GOAL A:
In the records, replace "annotation" with "note" in the lines from the one containing "name: 54-7c2;" through the one containing "(c3)Ex(hg)áu(hi)di,(i) De(i)us,(i) o(i)ra(i)ti(i)ó(i)nem(i)", inclusive. Return only those lines, with nothing else changed.
GOAL B:
Extend the forum thread about routing grandchild documents in Elasticsearch, picking up right after its last line.

TEXT SEGMENT:
====

Why do grandchildren need to specify the grandparents with the routing option?

(Yehosef) #1

I was reading through https://www.elastic.co/guide/en/elasticsearch/guide/current/grandparents.html and I don't understand why i should need to use it. Using the example given of country > branch > employee, if I already have a branch that exists - it would already be on the country shard. So when I add employee with the parent branch - it would also be on the same shard - why do I need routing?

The exception I could think of is if I'm adding the grandchild before the parent exists, so it can't use that data - but that seems like an odd flow.

Can someone shed light on this? Why is routing needed?

(Colin Goodheart-Smithe) #2

The reason for this has to do with how document routing is done (how we determine which shard a particular document lives on).

By default, the routing is done by taking the id of the document (as specified in the URL path when indexing), getting a hash of that value and then getting the modulo of the value wrt the number of shards (the remainder if we integer divide the hash value by the number of shards). So, for example if I create an index with 5 shards, and index a document with id of foo then we do the following:

shardNum = hash("foo") % 5

Which gives us a number between 0 and 4. Lets say in this case the shardNum is 3 so the document will be indexed on shard 3 of that index. The same applies when you GET a document. You send a request like the following:

curl -XGET "http://localhost:9200/my_index/my_type/foo"

From just this information we need to know which shard to go and get the document from so we use the same formula as above and hash "foo" and then get the modulo wrt the number of shards (5) which will again be 3 and we can go to the correct shard to get the document.

With parent-child documents it works slightly differently because when indexing a child document instead of using the id as the routing value that we hash, we use the parent query parameter. this means that both the parent and child end up on the same shard because the result of the routing algorithm will be the same for both.

When you index a grandchild the parent query parameter points to the child document and we have no reference in the request that there is a parent above that child. Your request in that case might look like this:

curl -XGET "http://localhost:9200/my_index/my_type/baz?parent=bar"

====

RECORDS PROVIDED:

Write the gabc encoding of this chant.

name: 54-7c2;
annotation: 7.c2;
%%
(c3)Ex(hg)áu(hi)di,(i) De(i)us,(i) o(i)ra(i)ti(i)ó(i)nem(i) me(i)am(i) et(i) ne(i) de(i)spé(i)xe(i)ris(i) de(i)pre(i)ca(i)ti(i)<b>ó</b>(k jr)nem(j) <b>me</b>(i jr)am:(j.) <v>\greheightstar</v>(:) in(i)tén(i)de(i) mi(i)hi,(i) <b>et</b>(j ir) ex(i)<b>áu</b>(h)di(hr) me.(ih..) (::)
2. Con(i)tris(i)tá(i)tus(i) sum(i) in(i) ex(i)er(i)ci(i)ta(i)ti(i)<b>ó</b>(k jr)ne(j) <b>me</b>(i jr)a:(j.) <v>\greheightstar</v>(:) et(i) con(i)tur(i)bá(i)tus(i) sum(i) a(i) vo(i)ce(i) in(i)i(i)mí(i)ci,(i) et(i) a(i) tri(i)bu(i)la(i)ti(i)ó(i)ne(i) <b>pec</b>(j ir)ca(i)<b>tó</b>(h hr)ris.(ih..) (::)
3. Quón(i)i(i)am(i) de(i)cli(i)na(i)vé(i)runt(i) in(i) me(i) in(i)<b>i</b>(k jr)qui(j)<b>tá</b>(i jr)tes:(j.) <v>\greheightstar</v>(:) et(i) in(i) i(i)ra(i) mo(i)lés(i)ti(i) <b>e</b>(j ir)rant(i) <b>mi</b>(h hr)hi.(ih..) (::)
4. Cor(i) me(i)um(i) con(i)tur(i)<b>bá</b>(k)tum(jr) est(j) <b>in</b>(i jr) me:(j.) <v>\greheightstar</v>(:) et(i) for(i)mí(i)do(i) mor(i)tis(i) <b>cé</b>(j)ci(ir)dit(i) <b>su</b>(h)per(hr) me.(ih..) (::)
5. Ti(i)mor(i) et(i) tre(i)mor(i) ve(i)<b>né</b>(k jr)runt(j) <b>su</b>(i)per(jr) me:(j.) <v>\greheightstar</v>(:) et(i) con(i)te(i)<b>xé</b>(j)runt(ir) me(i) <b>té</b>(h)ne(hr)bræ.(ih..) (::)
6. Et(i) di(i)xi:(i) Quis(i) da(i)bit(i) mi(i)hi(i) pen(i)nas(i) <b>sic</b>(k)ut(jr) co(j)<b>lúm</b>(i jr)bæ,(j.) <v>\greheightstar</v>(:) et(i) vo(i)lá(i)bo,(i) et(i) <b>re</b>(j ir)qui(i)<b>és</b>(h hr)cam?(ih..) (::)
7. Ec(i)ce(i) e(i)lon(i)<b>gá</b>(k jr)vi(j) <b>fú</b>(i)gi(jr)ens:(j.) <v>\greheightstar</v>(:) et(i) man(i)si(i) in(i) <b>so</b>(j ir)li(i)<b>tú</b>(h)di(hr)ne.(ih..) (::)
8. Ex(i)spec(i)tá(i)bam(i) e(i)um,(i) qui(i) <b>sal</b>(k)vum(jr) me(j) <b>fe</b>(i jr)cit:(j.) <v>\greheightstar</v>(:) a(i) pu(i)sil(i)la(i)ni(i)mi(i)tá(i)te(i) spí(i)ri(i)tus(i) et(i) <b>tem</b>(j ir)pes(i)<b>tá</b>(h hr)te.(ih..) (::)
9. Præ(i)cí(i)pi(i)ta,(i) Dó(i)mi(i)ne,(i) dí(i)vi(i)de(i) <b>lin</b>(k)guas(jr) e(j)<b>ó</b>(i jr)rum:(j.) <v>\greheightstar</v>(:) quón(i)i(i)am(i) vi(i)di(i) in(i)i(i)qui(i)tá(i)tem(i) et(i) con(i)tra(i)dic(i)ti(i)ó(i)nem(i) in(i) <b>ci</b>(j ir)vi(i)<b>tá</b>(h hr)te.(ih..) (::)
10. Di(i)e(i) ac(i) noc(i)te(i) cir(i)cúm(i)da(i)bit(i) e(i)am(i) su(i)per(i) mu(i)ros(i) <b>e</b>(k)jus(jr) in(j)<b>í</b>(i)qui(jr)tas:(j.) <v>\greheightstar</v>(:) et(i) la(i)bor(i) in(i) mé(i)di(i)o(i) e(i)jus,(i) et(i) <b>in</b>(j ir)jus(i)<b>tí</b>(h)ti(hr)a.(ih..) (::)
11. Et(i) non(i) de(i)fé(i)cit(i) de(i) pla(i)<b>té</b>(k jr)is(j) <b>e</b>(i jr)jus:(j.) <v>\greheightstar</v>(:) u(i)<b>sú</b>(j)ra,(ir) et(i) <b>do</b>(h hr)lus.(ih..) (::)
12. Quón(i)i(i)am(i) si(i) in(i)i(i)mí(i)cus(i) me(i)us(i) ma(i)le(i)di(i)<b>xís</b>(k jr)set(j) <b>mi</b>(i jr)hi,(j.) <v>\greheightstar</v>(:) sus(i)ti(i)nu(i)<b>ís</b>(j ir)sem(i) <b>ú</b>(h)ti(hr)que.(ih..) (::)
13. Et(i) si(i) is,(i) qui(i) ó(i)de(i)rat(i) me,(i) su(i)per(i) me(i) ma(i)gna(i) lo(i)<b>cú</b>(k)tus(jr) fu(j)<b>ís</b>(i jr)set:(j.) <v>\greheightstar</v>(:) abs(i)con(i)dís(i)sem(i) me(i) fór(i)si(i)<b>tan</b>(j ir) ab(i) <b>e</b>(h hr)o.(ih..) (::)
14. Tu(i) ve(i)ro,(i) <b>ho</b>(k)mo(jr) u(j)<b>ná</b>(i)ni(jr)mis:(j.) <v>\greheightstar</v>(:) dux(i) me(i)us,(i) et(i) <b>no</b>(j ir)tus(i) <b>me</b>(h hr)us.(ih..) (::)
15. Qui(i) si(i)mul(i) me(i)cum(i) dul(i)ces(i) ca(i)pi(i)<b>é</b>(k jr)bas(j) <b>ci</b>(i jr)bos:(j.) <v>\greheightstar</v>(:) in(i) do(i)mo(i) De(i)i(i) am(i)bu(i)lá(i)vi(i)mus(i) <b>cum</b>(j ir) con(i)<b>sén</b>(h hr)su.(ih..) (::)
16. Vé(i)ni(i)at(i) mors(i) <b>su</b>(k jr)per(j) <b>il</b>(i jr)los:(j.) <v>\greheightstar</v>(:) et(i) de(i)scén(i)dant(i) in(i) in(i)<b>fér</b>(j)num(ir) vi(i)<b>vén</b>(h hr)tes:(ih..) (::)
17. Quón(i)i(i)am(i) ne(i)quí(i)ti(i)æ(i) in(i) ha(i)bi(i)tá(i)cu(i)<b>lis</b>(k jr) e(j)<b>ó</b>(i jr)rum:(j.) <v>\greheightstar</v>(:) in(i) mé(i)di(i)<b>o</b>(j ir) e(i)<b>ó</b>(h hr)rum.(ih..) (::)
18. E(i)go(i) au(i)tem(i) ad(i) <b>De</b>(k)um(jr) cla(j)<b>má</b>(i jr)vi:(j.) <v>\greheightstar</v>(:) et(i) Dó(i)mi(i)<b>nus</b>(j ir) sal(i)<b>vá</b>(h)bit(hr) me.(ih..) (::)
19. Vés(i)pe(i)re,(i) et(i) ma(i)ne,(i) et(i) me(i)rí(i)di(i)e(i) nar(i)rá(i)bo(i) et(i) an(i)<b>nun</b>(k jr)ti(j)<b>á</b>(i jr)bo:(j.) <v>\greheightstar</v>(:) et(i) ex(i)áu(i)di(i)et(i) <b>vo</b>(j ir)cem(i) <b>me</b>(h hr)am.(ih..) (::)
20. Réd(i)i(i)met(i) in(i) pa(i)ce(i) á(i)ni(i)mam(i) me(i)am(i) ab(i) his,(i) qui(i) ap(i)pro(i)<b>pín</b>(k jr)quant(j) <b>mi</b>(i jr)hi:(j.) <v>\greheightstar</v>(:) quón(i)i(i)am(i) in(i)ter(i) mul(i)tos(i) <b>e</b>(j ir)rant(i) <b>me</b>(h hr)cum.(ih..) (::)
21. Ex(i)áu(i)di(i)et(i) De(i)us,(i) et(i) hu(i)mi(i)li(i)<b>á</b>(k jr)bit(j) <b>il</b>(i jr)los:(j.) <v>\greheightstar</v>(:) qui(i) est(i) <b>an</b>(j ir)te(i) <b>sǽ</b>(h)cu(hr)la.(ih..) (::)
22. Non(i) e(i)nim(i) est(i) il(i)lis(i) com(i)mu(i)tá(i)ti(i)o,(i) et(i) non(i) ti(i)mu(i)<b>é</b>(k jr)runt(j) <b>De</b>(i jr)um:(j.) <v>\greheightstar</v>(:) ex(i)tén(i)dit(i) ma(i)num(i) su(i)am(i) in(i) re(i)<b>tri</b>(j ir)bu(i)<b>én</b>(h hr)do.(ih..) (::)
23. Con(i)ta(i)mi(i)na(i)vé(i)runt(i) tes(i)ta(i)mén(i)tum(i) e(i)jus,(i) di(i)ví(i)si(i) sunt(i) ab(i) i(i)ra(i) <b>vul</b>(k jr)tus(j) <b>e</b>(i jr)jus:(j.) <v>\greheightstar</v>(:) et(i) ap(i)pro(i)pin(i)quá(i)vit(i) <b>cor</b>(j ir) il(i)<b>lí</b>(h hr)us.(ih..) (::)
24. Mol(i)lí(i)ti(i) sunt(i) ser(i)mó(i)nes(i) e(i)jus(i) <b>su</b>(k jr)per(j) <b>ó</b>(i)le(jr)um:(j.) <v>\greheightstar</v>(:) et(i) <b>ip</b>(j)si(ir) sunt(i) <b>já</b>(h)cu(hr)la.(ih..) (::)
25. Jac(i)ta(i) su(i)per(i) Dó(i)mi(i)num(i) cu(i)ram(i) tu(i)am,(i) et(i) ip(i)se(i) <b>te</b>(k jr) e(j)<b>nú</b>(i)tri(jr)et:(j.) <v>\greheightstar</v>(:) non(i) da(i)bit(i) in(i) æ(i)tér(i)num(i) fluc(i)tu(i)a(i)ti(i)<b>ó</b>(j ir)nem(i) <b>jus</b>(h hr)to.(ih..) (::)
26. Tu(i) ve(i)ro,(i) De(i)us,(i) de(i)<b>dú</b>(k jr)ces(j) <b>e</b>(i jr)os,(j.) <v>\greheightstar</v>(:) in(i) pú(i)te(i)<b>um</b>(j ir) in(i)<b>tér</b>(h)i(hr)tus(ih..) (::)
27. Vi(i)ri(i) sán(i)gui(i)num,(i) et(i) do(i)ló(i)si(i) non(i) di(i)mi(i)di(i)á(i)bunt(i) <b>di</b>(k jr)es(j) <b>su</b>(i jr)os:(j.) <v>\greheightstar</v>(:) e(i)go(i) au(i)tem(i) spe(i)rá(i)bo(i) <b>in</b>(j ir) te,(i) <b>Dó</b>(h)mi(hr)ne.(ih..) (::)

====

EXERCISE OUTPUT A:
name: 54-7c2;
note: 7.c2;
%%
(c3)Ex(hg)áu(hi)di,(i) De(i)us,(i) o(i)ra(i)ti(i)ó(i)nem(i) me(i)am(i) et(i) ne(i) de(i)spé(i)xe(i)ris(i) de(i)pre(i)ca(i)ti(i)<b>ó</b>(k jr)nem(j) <b>me</b>(i jr)am:(j.) <v>\greheightstar</v>(:) in(i)tén(i)de(i) mi(i)hi,(i) <b>et</b>(j ir) ex(i)<b>áu</b>(h)di(hr) me.(ih..) (::)

EXERCISE OUTPUT B:
Now because the request does not mention the fact that the parent bar might have a parent of it's own then Elasticsearch would use bar as the routing value in the routing algorithm and the document may end up on a different shard to its parent (and grandparent) which had foo used as its routing value (I am assuming here that the document with id bar was indexed referencing a parent foo).

So we need to tell Elasticsearch that it should not use the parent as the routing value for the grandchild document but instead should use the id of the document at the top generation (in this case "foo"). We have to do this by setting a custom routing value:

curl -XGET "http://localhost:9200/my_index/my_type/baz?parent=bar&routing=foo"

Does that make sense?

(Yehosef) #3

Thanks for the detailed explanation. I understand better now. You are determining the shard based on a hashing algorithm of the parent name - not the actual shard location of the parent.

Is the reason for this approach that it's too slow to figure out what shard the parent is on via a query? (this would all be internal on the Elasticsearch level - the client wouldn't need to do a specific query.) It could be that even if this is slower, it make sense to provide it as an option because it's not clear that a child would immediately know it's grandparent. In the case given presumably someone that works in "london" knows already their are in "uk". But if I had a comment on a picture in a post, it's possible that the when indexing the comment doesn't know the post id and I would have to query some data store to pull out that info anyway.

Using the approach of "routing" - you would alway put in the "oldest" ancestor if I had multiple levels correct?

(Colin Goodheart-Smithe) #4

Yes but also because when you do a has_child search query where you are looking for parent documents whose children have specific attributes you need to have both the parent and children in the same place (shard) so you don't have to do lots of network hops between shards gathering and processing the join. Distributed joins are very problematic, and do not scale well.

Yes, to do this you would need to perform a query to find the post id and then use it as the routing value.

Yes, the routing value is always the id of the document at the top of the hierarchy.

(Yehosef) #5

Thanks again. I understand why I need the children on the same shard as the parent, what I'm still not sure I understand is why I need to specify the grandparent.

Let's say I have a machine with 5 shards. I index a parent document "ABC" which, because if it's id, is hashed to shard 2. I now want to add a child document "KLM". Normally when I add a document I would decide the shard based on the id - so it this case it would have ended up on shard 1. But distributed joins don't work as you pointed out. So when I'm indexing the child, I need to tell it the parent id so it will hash to the right value and also be on shard 2.

Let's say I now want to query the parent and child (not as parent child, but independently.) When I ask for /parent/ABC it'll hash "ABC" and ask on the right shard. What happens when I ask for /child/KLM ? How does it how what shard to go to? I assume it's either stored in some index or in memory to make that performant (I really don't understand Elasticsearch internals yet.)

Now I want to add a grandchild, XYZ as a child of KLM. You're saying that I need to say that its parent is KLM and routing=ABC. What I'm not clear about is, just as ES can figure out what shard KLM is on when I ask /child/KLM, why can't I use this same knowledge to handing the routing automatically? It's go to the same shard as KLM, which is already on the same shard of ABC. I don't understand why need to specify.

The other thing I don't understand is a quote in the https://www.elastic.co/guide/en/elasticsearch/guide/current/parent-child.html page.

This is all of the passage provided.